Sponsoring als ideale Werbeform
Als ideale Werbeform habe sich Sponsoring erwiesen. Klar abgegrenzt und als Werbung kenntlich gemacht, wirke es wenig störend und maximal transparent. Gerade Jüngere sehen es als Teil der Influencer-Logik. Für sie ist es selbstverständlich, dass sich der Podcast auch finanzieren muss. Gleichzeitig konnten positive Rückstrahleffekte auf die Marke festgestellt werden, die als Unterstützerin des geliebten Podcast wahrgenommen wurden.

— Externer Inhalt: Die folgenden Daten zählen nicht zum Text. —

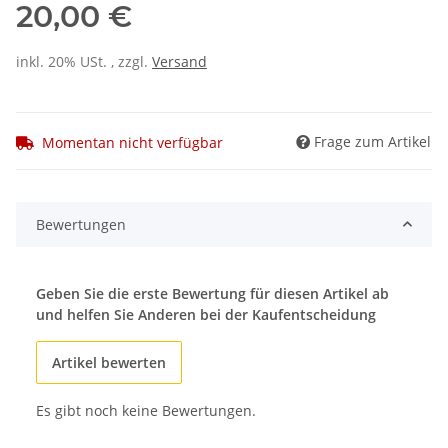
20,00 €
inkl. 20% USt. , zzgl.
Versand
Frage zum Artikel
Momentan nicht verfügbar
Bewertungen
Geben Sie die erste Bewertung für diesen Artikel ab
und helfen Sie Anderen bei der Kaufentscheidung
Artikel bewerten
Es gibt noch keine Bewertungen.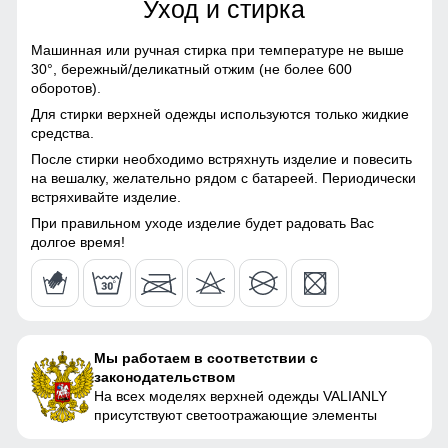
материалы
Уход и стирка
72
Материал подкладки
Полиэстер/С начесом
Машинная или ручная стирка при температуре не выше
куртки
30°,
бережный/деликатный отжим (не более 600
19
оборотов).
Материал подкладки
Полиэстер/С начесом
Наличие защиты подбородка предотвращает натирание и
Для стирки верхней одежды используются только жидкие
капюшона
обеспечивает дополнительный комфорт при ношении
53
средства.
куртки.
После стирки необходимо встряхнуть изделие и повесить
Материал подкладки
Полиэстер/С начесом
53
на вешалку, желательно рядом с батареей. Периодически
полукомбинезона
Манжеты
встряхивайте изделие.
Материал подкладки
Полиэстер/С начесом
Регулируемые манжеты препятствуют попаданию ветра и
53
При правильном уходе изделие будет радовать Вас
воротника
холода.
долгое время!
Материал наполнителя
Тинсулейт
170 (15 ЛЕТ)
Фактура материала
плотная
73
Мы работаем в соответствии с
Утеплитель, гр
от 440 до 660 гр
законодательством
75
На всех моделях верхней одежды VALIANLY
Плотность утеплителя (г/
250
присутствуют светоотражающие элементы
кв.м)
19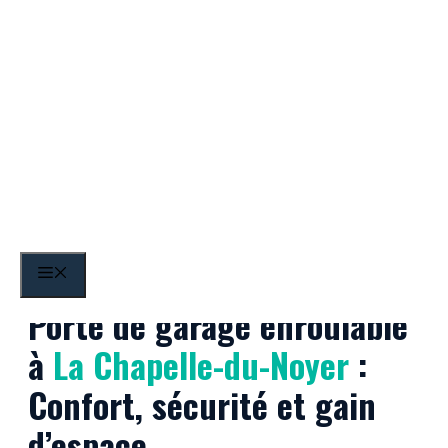
Aller
au
contenu
La Chapelle-du-Noyer
MENU
Porte de garage enroulable
à
La Chapelle-du-Noyer
:
Confort, sécurité et gain
d’espace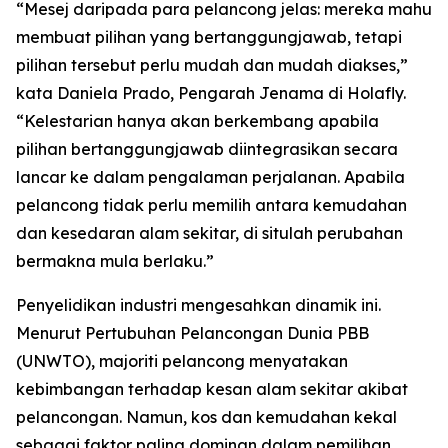
“Mesej daripada para pelancong jelas: mereka mahu
membuat pilihan yang bertanggungjawab, tetapi
pilihan tersebut perlu mudah dan mudah diakses,”
kata Daniela Prado, Pengarah Jenama di Holafly.
“Kelestarian hanya akan berkembang apabila
pilihan bertanggungjawab diintegrasikan secara
lancar ke dalam pengalaman perjalanan. Apabila
pelancong tidak perlu memilih antara kemudahan
dan kesedaran alam sekitar, di situlah perubahan
bermakna mula berlaku.”
Penyelidikan industri mengesahkan dinamik ini.
Menurut Pertubuhan Pelancongan Dunia PBB
(UNWTO), majoriti pelancong menyatakan
kebimbangan terhadap kesan alam sekitar akibat
pelancongan. Namun, kos dan kemudahan kekal
sebagai faktor paling dominan dalam pemilihan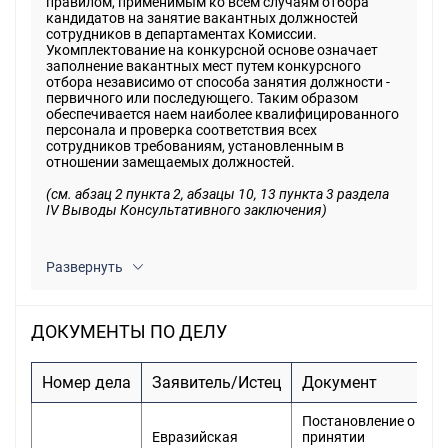
правилом, применимым ко всем случаям отбора
кандидатов на занятие вакантных должностей
сотрудников в департаментах Комиссии.
Укомплектование на конкурсной основе означает
заполнение вакантных мест путем конкурсного
отбора независимо от способа занятия должности -
первичного или последующего. Таким образом
обеспечивается наем наиболее квалифицированного
персонала и проверка соответствия всех
сотрудников требованиям, установленным в
отношении замещаемых должностей.
(см. абзац 2 пункта 2, абзацы 10, 13 пункта 3 раздела
IV Выводы Консультативного заключения)
Развернуть
ДОКУМЕНТЫ ПО ДЕЛУ
Номер дела
Заявитель/Истец
Документ
Д
Постановление о
Евразийская
принятии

Das gilt auch für Branded Postcasts. Sie können zur Markenstärkung gut funktionieren, wenn das Transparenzgebot eingehalten wird und der Podcast nicht in erster Linie dem Verkauf dient. Ein guter Podcast baue in erster Linie wertvolles Vertrauen und Kundenbindung auf. Deshalb entscheiden bei der Content-Erstellung eine feine Abstimmung zwischen Markenkern und Inhalte-Konzept, das psychologisch Herz und Hirn der Nutzer gleichermaßen adressiert, warnt die Studie.